Inny problem wiąże się z określeniem terminu do wniesienia odwołania od odmowy dopuszczenia do pracy z powodu unieważnienia rozwiązania umowy w efekcie uchylenia się pracownicy od skutków oświadczenia woli. Wydaje się, że najbliższa charakterowi sprawy z takiego odwołania jest sprawa o uznanie wypowiedzenia za bezskuteczne (art. 264 § 1 k.p.).

Termin na złożenie pracodawcy oświadczenia o uchyleniu się od skutków porozumienia o rozwiązaniu umowy zawartego pod wpływem błędu, to siedem dni od dnia wykrycia błędu. Liczymy go zatem od dnia, w którym pracownica dowiedziała się o ciąży (test ciążowy, badanie lekarskie).

Bez prawa odwrotu

Pracownica w ciąży zawiera ważne porozumienie stron dotyczące rozwiązania umowy, gdy spełnione są łącznie dwa warunki:

- wie, że jest w ciąży,

- zdaje sobie sprawę, że przysługuje jej szczególna ochrona przed rozwiązaniem umowy o pracę.

Odniósł się do tego szeroko Sąd Najwyższy w wyroku z 16 czerwca 2009 r., I PK 17/09 (www.sn.pl; podobnie SN w wyroku z 5 października 2007 r., II PK 24/07, www.sn.pl). Odniósł się w nim do sytuacji, gdy pracownica zaszła w ciążę już po złożeniu oświadczenia woli o odmowie przyjęcia warunków pracy zaproponowanych jej stosownie do art. 42 § 3 k.p., ale jeszcze przed datą rozwiązania stosunku pracy wskutek tego wypowiedzenia. W tym przypadku nie działała ona pod wpływem błędu. Dlatego nie mogła skutecznie uchylić się od skutków prawnych oświadczenia woli o odmowie przyjęcia proponowanych zmian, powołując się na art. 84 § 1 k.c. w zw. z art. 88 k.c. i w zw. z art. 300 k.p.

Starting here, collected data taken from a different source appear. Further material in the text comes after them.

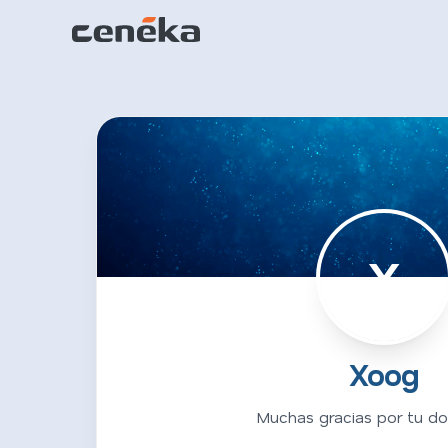
X
Xoog
Muchas gracias por tu do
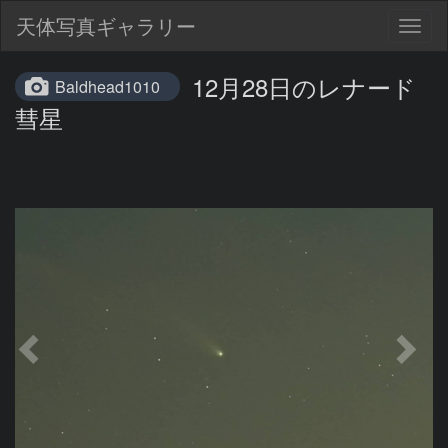
天体写真ギャラリー
Togg
navig
12月28日のレナード
Baldhead1010
彗星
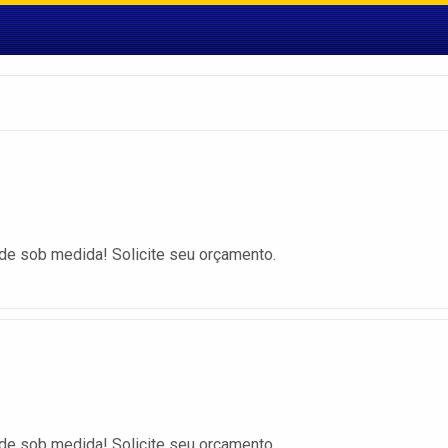
de sob medida! Solicite seu orçamento.
de sob medida! Solicite seu orçamento.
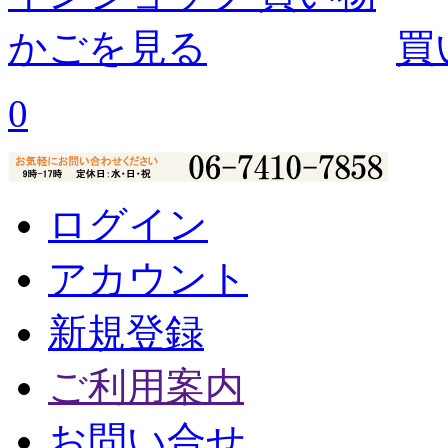
買
0
ログイン
アカウント
新規登録
ご利用案内
お問い合せ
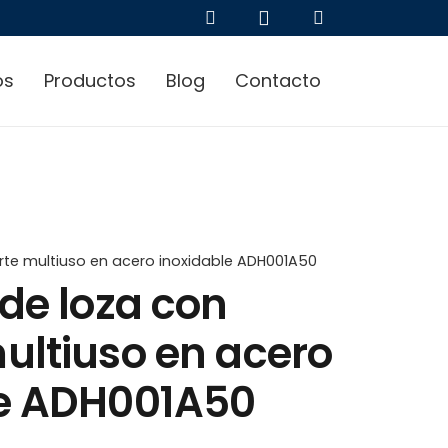
os
Productos
Blog
Contacto
rte multiuso en acero inoxidable ADH001A50
 de loza con
ultiuso en acero
le ADH001A50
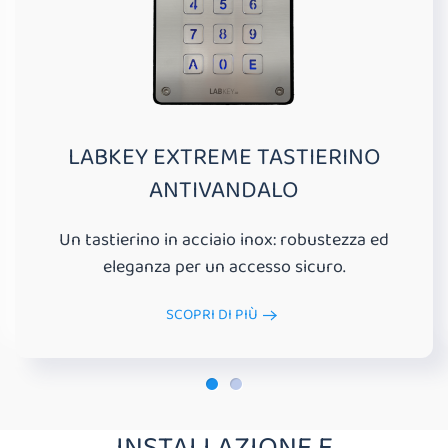
LABKEY EXTREME TASTIERINO
ANTIVANDALO
Un tastierino in acciaio inox: robustezza ed
eleganza per un accesso sicuro.
SCOPRI DI PIÙ
INSTALLAZIONE E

Nieskuteczność wynika stąd, że istotą błędu – jako wady oświadczenia woli – jest mylne wyobrażenie osoby składającej takie oświadczenie o istniejącym stanie rzeczy. Błąd w rozumieniu art. 84 k.c. nie odnosi się do mylnego wyobrażenia o zdarzeniach, które dopiero mogą powstać i wywołać przekonanie osoby składającej oświadczenie, że jego wcześniejsze złożenie było decyzją niekorzystną.

Słowo przeciwko słowu

Kwestia ustalenia tego, czy w momencie składania oświadczenia woli pracownica wiedziała, że jest w ciąży, może być oczywiście problematyczna. Wykazanie istnienia takiej świadomości na pewno jest trudne w początkowym okresie trwania ciąży. Im później, tym coraz bardziej oczywiste wydaje się, że kobieta powinna sobie z tego zdawać sprawę. Pracodawca może przy tym wskazywać np. na posiadaną wiedzę dotyczącą wcześniejszych rozmów z podwładną, w których wskazywała na ciążę, zeznania świadków potwierdzające dokonywanie przez pracownicę zakupów powiązanych bezpośrednio z „powiększeniem rodziny" w najbliższym czasie.